Not going to lie kids, this has been a hard one for me. Probably less to do with the topic of this week’s #52blogs, and more to do with my mindset. Much like most January projects I start, I seem to have hit a roadblock. Or at least a rocky piece of road.
I like my job. It’s a good job and I’ve got very little to complain out. When it comes around to Monday morning, I don’t dread walking into the office. I have a good team of people around me, and it can be incredibly rewarding at times. I enjoy the process of teaching, and I like to think that I’m pretty good imparting knowledge – or at least sharing my own experiences in order to help others.
I’m still not sure if I’d call it a skill, but it’s something I can do with minimal effort. Being able to present a topic with minimal notes and cues, answering questions on the fly as I go, trying to maintain interest with twelve to sixteen participants – I know for a lot of people, this sounds like a particularly special brand of hell. For me, it’s just what I do.
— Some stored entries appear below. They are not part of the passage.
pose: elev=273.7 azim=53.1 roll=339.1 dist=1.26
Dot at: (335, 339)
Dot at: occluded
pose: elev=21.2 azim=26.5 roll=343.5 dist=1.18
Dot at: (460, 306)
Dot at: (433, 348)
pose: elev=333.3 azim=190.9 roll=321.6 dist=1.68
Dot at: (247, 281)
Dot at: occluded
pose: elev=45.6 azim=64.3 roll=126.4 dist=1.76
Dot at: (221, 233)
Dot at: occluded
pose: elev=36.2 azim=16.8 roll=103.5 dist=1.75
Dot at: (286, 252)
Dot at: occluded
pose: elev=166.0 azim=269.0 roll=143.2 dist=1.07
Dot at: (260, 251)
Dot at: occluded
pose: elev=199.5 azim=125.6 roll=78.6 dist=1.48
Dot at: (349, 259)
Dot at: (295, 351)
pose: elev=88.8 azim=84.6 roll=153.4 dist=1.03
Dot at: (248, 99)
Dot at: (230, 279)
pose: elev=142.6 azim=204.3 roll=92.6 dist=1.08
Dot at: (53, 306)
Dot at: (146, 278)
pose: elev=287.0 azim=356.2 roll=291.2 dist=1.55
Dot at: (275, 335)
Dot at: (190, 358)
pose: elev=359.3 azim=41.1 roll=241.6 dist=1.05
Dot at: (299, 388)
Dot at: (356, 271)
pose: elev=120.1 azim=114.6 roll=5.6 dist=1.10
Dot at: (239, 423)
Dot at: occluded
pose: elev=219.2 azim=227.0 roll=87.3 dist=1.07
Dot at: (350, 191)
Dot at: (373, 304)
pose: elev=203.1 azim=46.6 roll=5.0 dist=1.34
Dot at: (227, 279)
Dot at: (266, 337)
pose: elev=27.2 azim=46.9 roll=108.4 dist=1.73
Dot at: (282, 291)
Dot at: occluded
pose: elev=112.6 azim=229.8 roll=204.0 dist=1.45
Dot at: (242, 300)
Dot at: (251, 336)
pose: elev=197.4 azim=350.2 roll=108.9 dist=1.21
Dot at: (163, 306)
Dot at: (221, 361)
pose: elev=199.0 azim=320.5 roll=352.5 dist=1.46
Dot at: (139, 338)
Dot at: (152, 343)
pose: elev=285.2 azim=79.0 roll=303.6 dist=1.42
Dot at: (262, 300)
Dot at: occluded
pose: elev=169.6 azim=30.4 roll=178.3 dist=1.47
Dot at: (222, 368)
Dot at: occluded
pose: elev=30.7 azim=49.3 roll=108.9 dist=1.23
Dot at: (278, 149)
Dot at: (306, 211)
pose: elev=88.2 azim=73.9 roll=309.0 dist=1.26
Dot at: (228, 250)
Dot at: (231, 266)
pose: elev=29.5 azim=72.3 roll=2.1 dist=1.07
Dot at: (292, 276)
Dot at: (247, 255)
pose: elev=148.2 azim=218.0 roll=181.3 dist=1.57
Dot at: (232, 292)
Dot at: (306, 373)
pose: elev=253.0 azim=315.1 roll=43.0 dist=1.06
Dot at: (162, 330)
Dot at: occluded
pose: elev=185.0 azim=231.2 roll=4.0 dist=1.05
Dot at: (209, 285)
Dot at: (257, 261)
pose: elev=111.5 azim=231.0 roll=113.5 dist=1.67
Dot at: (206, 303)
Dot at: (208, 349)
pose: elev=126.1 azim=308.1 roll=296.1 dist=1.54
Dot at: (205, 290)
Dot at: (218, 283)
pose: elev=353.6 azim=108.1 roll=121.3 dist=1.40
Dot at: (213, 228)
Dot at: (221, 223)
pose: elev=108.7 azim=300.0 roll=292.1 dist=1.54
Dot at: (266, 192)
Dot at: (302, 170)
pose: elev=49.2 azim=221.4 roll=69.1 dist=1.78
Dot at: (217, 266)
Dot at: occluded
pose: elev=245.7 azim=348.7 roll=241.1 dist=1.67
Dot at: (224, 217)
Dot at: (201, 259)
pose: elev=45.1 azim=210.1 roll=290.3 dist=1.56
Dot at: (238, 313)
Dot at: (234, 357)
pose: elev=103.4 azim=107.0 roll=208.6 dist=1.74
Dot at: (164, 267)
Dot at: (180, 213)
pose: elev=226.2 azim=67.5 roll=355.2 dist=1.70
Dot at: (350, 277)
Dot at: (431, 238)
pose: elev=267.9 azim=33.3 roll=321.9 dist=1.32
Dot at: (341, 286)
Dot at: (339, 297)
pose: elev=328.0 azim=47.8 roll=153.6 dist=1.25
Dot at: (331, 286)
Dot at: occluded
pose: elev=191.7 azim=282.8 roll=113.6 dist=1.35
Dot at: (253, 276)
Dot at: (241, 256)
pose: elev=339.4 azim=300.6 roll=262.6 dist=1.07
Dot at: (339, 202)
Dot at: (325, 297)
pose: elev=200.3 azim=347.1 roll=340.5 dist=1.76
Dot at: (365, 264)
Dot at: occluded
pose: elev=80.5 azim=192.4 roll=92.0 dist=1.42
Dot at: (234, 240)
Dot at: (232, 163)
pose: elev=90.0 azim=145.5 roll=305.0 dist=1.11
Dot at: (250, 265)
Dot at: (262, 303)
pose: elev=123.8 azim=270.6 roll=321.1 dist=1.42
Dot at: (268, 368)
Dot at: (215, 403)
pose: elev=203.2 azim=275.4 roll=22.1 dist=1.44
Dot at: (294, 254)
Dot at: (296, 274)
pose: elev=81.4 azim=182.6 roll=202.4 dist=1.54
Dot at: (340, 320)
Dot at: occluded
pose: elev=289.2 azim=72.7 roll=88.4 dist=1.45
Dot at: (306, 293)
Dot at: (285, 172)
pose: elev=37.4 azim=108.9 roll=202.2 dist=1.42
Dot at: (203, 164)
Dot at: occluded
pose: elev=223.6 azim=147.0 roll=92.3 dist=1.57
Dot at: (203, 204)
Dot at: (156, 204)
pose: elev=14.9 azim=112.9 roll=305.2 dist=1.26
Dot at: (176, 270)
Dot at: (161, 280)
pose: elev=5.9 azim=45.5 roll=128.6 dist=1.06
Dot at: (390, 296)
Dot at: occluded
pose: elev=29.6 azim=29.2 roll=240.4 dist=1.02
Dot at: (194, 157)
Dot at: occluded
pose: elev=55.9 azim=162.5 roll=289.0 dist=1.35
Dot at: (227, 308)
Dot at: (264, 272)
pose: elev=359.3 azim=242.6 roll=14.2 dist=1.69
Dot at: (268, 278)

It’s a good job, but it’s also at times incredibly draining. I’ve found myself relying on auto-pilot more often than not of late. I’ll come into work, step up front, chose a topic, and an hour and a half to two hours later it’s time for a break. For that time, I’m pretty much not there. I start talking, and a moment later I look at the clock and it’s over. I have an idea of what I’ve said, mostly because I’ve said it many times before. I know most of the questions I’ll be asked before they’re asked, and I can usually tell in a room of people who’s paying attention and who’s been wasting time on Facebook. And while all of this has become routine, at the end of the day I’m feeling drained of any energy. It’s as if everything I have gets left in that room. And the longer it goes on, the harder it is for me to wind down and relax.
The more I think about it, the more I realise that this doesn’t really make me special. The collective experience seems to be that our jobs – the things that we do because they need doing – we do them because we are good at them, but they can take a lot out of us. And that balancing what happens in that room during the day with what needs to be done once it’s over, that is something that takes skill.